# C2 Killer rig



## Blazerz65 (Mar 22, 2013)

I was looking back on some post and searched "pompano" and title only. I came across a post that was an actual repost that someone posted. It was his rig with a do-it jig. loop witha flutter and teaser x2 and then a swivel. I have got the main concept of what he was talking about, but I was confused on he would use his O-Ring with the pompano teaser and flutter style jig. I know Kenton made a similar make so maybe you could chime in. I plan on trying to make one of these and when I do ill post pics on the whole construction.

EDIT: I found out how he used the o-ring. Does anyone know where I can find flutter/swimmer jig and the Grave Digger Jigs. The grave digger guy on ebay isnt back from vaction till july 1st


----------



## jcallaham (Dec 13, 2009)

try sending a PM to barefootin or snakeman14


----------



## steelhead (Nov 10, 2008)

Walmart sells the flutter jig. Tsunami makes them and they are darn cheap. They pretty much have the same shape as Doc's goofy jig. You can also simply get a 1/2 oz bank sinker (spray paint it yellow or pink) and have a teaser fly above it. It's just as effective. Pomps hit the teaser most of the time anyhow.


----------



## jcallaham (Dec 13, 2009)

that's a great idea Steelhead. Wish I'd thought of that. It will cast good,save$,and catch just about anything swimming out there.


----------



## steelhead (Nov 10, 2008)

jcallaham said:


> that's a great idea Steelhead. Wish I'd thought of that. It will cast good,save$,and catch just about anything swimming out there.

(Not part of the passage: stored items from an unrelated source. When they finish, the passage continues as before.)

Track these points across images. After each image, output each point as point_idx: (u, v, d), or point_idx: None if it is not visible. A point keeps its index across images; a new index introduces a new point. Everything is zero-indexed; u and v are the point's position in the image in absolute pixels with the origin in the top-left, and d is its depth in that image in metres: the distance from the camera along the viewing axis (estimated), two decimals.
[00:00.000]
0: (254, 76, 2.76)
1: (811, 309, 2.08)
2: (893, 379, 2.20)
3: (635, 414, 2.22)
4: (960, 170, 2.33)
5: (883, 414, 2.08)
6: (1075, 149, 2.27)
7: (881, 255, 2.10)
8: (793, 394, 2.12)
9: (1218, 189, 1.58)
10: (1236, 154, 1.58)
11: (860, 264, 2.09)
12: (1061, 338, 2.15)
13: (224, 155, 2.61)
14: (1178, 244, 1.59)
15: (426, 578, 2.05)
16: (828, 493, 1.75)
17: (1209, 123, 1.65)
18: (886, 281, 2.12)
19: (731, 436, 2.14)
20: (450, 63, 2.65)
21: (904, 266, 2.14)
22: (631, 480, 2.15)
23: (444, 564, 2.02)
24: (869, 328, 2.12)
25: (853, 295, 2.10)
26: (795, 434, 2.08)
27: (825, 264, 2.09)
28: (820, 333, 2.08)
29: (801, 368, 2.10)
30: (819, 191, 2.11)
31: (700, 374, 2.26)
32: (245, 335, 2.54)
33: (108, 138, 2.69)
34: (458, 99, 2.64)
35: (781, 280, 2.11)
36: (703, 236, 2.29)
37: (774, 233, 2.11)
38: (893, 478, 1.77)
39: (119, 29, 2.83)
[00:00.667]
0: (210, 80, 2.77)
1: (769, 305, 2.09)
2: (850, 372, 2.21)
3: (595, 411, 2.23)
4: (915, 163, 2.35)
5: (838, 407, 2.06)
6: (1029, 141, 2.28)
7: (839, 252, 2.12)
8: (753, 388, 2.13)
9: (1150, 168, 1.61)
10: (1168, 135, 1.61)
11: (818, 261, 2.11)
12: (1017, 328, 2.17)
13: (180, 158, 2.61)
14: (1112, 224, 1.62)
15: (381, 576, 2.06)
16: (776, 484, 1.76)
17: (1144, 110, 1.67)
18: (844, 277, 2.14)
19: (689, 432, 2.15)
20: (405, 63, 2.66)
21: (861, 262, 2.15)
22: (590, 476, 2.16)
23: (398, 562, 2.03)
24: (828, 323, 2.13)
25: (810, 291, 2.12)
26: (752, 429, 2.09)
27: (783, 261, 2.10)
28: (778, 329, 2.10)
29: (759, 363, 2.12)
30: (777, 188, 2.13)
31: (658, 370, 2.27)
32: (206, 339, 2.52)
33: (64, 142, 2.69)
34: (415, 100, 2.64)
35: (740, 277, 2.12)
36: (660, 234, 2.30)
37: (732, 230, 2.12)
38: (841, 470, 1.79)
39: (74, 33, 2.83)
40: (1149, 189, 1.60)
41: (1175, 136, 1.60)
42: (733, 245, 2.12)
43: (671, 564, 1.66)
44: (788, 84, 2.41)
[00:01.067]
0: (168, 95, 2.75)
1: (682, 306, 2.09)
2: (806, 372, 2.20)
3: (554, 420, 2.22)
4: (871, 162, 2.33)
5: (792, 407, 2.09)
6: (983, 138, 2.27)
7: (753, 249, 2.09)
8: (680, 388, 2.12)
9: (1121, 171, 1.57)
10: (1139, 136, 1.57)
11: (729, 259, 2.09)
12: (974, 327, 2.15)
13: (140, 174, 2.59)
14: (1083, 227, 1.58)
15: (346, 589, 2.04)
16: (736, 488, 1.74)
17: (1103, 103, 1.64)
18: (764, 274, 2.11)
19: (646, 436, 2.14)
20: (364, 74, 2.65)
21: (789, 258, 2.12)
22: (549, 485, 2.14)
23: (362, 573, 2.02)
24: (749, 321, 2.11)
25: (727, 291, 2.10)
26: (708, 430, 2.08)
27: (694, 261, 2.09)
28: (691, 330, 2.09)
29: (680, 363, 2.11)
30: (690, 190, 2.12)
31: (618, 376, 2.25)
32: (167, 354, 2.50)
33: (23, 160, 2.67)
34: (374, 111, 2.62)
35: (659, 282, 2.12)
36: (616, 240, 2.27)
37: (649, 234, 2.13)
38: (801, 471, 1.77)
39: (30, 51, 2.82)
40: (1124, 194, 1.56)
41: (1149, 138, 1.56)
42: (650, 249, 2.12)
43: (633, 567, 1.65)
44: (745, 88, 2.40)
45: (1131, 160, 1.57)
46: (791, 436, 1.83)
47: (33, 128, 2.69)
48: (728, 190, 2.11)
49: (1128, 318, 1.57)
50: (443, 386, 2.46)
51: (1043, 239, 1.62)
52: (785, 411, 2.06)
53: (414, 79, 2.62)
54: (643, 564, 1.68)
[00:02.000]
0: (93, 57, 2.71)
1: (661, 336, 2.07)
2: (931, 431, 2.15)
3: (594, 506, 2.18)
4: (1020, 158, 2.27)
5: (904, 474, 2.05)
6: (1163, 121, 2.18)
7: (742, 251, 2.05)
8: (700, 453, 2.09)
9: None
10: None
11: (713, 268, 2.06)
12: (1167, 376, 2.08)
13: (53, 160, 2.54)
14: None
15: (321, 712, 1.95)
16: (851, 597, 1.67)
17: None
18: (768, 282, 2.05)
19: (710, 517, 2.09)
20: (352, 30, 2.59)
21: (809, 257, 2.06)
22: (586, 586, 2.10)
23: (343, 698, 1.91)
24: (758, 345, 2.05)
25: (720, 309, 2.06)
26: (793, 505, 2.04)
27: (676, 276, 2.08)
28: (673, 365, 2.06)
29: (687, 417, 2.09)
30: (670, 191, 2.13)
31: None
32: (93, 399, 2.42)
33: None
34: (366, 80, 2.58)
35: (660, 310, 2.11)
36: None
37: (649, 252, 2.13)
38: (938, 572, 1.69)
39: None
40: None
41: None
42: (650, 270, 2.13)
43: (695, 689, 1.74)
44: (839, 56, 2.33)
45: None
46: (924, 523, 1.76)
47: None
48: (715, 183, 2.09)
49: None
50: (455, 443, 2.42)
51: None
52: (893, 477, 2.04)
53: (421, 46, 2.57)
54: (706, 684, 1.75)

I used to tie a poor man's swivel jig, which simply consisted of a fly (crab or shrimp pattern) w/dumbbell eyes tied to a size 1 jig hook. Did a loop knot for the fly and above the "knot" of the loop knot I put a drop-shot weight (painted pink or yellow). The jig hook w/dumbbell eyes kept the hook upright for the most part while dragging or jigging. The drop-shot weight can be held in place with a figure 8 knot or whatever for better jigging control or it can be used as a modified Carolina rig


----------



## RonA (Jul 8, 2012)

Sure wish you folks would post some pictures of these... just starting to get interested in trying to catch Pompanos.


----------



## Kenton (Nov 16, 2007)

I just saw this post. Sorry i was slow to respond. I will tie up a couple of my setups and post pics once i get back from dinner tonight. I had great luck with the rigs. Tipped with shrimp they are killer. I out fished everyone around me. Remind me if i forget.


----------



## steelhead (Nov 10, 2008)

Here are some pics off the web. Picture a loop knot instead of a swivel for the swivel jig. I believe barefoot makes swivel jigs if you want those. The Fly pic is what I will typically tie w/a jig hook... nothing fancy. The 3rd pic is the grave digger jig. It digs into the sand, but it ain't that castable. The last pic is the famous Doc's goofy jig w/teaser fly attached via split ring.


----------